## [Material provided]
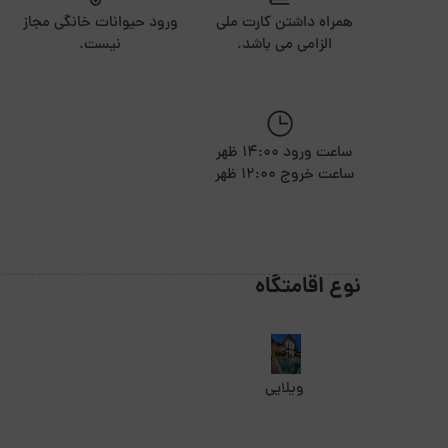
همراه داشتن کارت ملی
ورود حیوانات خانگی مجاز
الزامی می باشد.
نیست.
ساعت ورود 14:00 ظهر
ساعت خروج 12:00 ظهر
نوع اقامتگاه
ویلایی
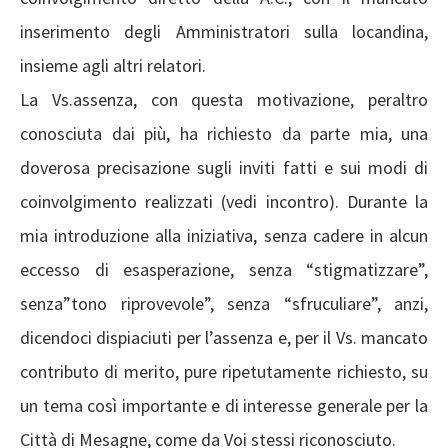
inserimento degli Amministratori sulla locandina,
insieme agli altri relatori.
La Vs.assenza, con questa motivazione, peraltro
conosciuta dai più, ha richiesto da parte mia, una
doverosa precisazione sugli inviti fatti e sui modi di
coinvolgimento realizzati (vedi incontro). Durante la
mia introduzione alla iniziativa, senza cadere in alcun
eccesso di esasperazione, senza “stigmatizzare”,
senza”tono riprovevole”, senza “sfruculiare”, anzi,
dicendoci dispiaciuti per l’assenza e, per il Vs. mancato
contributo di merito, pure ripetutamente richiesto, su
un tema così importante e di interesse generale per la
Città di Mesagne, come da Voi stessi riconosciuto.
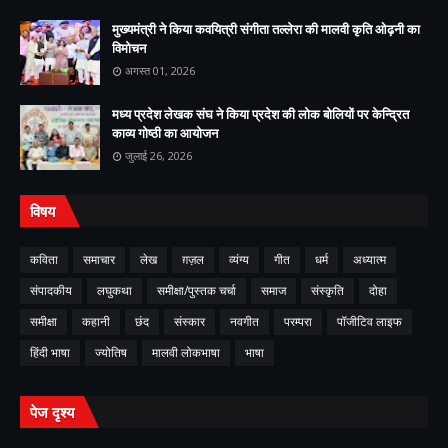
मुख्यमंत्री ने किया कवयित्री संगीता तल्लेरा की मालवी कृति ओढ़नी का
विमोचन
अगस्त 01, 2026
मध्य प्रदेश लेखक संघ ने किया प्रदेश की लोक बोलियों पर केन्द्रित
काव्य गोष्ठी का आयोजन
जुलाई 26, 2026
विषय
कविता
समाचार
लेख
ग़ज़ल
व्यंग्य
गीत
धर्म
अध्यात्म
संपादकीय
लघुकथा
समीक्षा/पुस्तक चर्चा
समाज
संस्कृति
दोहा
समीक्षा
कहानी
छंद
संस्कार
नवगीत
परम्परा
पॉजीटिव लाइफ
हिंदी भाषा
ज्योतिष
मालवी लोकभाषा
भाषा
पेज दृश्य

## [About this task]
Retype every line of the data above with no changes, and omit the pictures from your copy.

## [Answer box]
همراه داشتن کارت ملی
ورود حیوانات خانگی مجاز
الزامی می باشد.
نیست.
ساعت ورود 14:00 ظهر
ساعت خروج 12:00 ظهر
نوع اقامتگاه
ویلایی
inserimento degli Amministratori sulla locandina,
insieme agli altri relatori.
La Vs.assenza, con questa motivazione, peraltro
conosciuta dai più, ha richiesto da parte mia, una
doverosa precisazione sugli inviti fatti e sui modi di
coinvolgimento realizzati (vedi incontro). Durante la
mia introduzione alla iniziativa, senza cadere in alcun
eccesso di esasperazione, senza “stigmatizzare”,
senza”tono riprovevole”, senza “sfruculiare”, anzi,
dicendoci dispiaciuti per l’assenza e, per il Vs. mancato
contributo di merito, pure ripetutamente richiesto, su
un tema così importante e di interesse generale per la
Città di Mesagne, come da Voi stessi riconosciuto.
मुख्यमंत्री ने किया कवयित्री संगीता तल्लेरा की मालवी कृति ओढ़नी का
विमोचन
अगस्त 01, 2026
मध्य प्रदेश लेखक संघ ने किया प्रदेश की लोक बोलियों पर केन्द्रित
काव्य गोष्ठी का आयोजन
जुलाई 26, 2026
विषय
कविता
समाचार
लेख
ग़ज़ल
व्यंग्य
गीत
धर्म
अध्यात्म
संपादकीय
लघुकथा
समीक्षा/पुस्तक चर्चा
समाज
संस्कृति
दोहा
समीक्षा
कहानी
छंद
संस्कार
नवगीत
परम्परा
पॉजीटिव लाइफ
हिंदी भाषा
ज्योतिष
मालवी लोकभाषा
भाषा
पेज दृश्य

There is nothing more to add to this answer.